__ACTIVITY__.
Retype the records in full, and please keep the pictures out of the copy.

__EXTRACTED MATERIAL__.
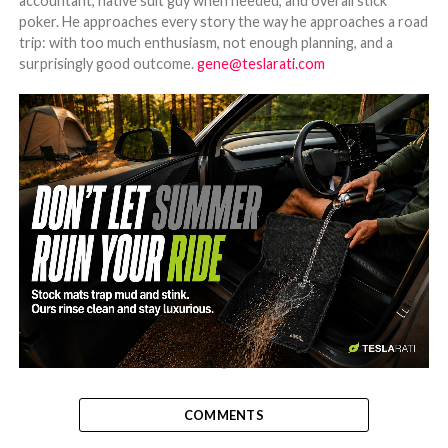
accountant, native suit guy when needed, and overall stick
poker. He approaches every story the way he approaches a road
trip: with too much enthusiasm, not enough planning, and a
surprisingly good outcome.
gene@teslarati.com
-
COMMENTS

__RESULT OF THE TASK__.
accountant, native suit guy when needed, and overall stick
poker. He approaches every story the way he approaches a road
trip: with too much enthusiasm, not enough planning, and a
surprisingly good outcome.
gene@teslarati.com
-
COMMENTS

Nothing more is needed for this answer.